Summary: Decrease in response by TcpFailureDetector.
Status: RESOLVED FIXED
Alias: None
Product: Tomcat 6
Classification: Unclassified
Component: Cluster (show other bugs)
Version: 6.0.26
Hardware: All All
: P2 normal (vote)
Target Milestone: default
Assignee: Tomcat Developers Mailing List
URL:
Keywords:
Depends on:
Blocks:
 
Reported: 2010-04-06 09:12 UTC by Keiichi Fujino
Modified: 2010-04-09 08:47 UTC (History)
0 users



Attachments
TcpFailureDetector's patch (924 bytes, text/plain)
2010-04-06 09:13 UTC, Keiichi Fujino
Details

Note You need to log in before you can comment on or make changes to this bug.
Description Keiichi Fujino 2010-04-06 09:12:14 UTC
[Configuration]
Cluster configuration.
TcpFailureDetector is used. 
Synchronous replication

ChannelException is thrown when the destination node downs in the session replication.
ChannelException is caught by TcpFailureDetector, 
and verifies the member in TcpFailureDetector#memberDisappeared.

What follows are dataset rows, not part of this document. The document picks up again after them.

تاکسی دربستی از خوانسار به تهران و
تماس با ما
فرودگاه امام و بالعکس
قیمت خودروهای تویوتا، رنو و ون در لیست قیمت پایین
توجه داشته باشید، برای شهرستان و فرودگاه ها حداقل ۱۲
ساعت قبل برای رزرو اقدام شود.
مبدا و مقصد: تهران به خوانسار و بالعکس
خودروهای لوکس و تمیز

In TcpFailureDetector#memberAlive method, 
the member who failed in replication is checked to see if the member really is down.
Because member already is gone, TcpFailureDetector#memberAlive do the timeout in 1 sec(default 1 sec).
Then, member is removed from membership by membership#removeMember, 
and super.memberDisappeared(member) will be called. 

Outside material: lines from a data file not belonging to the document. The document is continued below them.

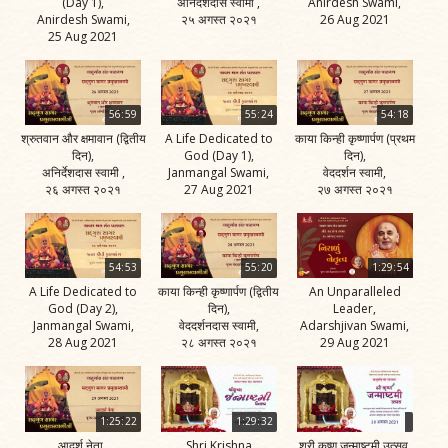
(Day 1),
अनिर्देशदास स्वामी ,
Anirdesh Swami,
Anirdesh Swami,
२५ अगस्त २०२१
26 Aug 2021
25 Aug 2021
56:59
55:24
54:18
श्रुतवान और क्षमावान (द्वितीय
A Life Dedicated to
काया किन्ही कृष्णार्पण (प्रथम
दिन),
God (Day 1),
दिन),
अनिर्देशदास स्वामी ,
Janmangal Swami,
वेददर्शन स्वामी,
२६ अगस्त २०२१
27 Aug 2021
२७ अगस्त २०२१
54:53
55:20
1:29:54
A Life Dedicated to
काया किन्ही कृष्णार्पण (द्वितीय
An Unparalleled
God (Day 2),
दिन),
Leader,
Janmangal Swami,
वेददर्शनदास स्वामी,
Adarshjivan Swami,
28 Aug 2021
२८ अगस्त २०२१
29 Aug 2021
1:25:22
1:29:32
आदर्श नेता ,
Shri Krishna
श्री कृष्ण जन्माष्टमी उत्सव,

TcpFailureDetector#memberDisappeared is as follows. 
===
public void memberDisappeared(Member member) {
...skip
    synchronized (membership) {
        //check to see if the member really is gone
        //if the payload is not a shutdown message
        if (shutdown || !memberAlive(member)) {
            //not correct, we need to maintain the map
            membership.removeMember( (MemberImpl) member);
            removeSuspects.remove(member);
            notify = true;
        } else {
            //add the member as suspect
            removeSuspects.put(member, new Long(System.currentTimeMillis()));
        }
    }
...skip
}
===
All threads to wait for the acquisition of the lock of membership call the memberAlive method every time. 
And, the timeout will be done every time in 1 sec. 
As result,
in high-concurrent, decrease in a cruel response may happen.

For instance, 
when 100 threads waiting for the lock of membership, 
the thread to have acquired the lock at the end can not return the response for 100 sec. 

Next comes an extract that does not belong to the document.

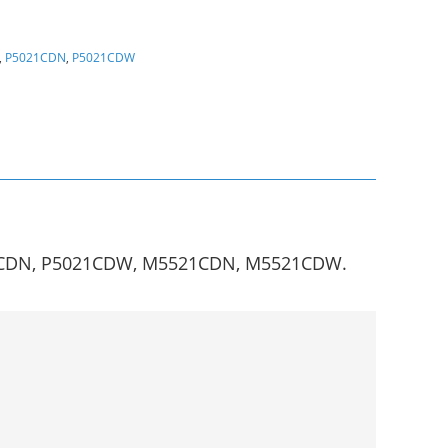
,
P5021CDN
,
P5021CDW
021CDN, P5021CDW, M5521CDN, M5521CDW.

If member has not already existed in membership, TcpFailureDetector#memberAlive method need not be called. 

I made a patch.

Best regards.
Comment 1 Keiichi Fujino 2010-04-06 09:13:50 UTC
Created attachment 25233 [details]
TcpFailureDetector's patch

I made a patch.
Comment 2 Keiichi Fujino 2010-04-06 09:39:29 UTC
Fixed in trunk and proposed for 6.0.x.
Comment 3 Keiichi Fujino 2010-04-09 08:47:12 UTC
This fix applied to 6.0, will be in 6.0.27 onwards.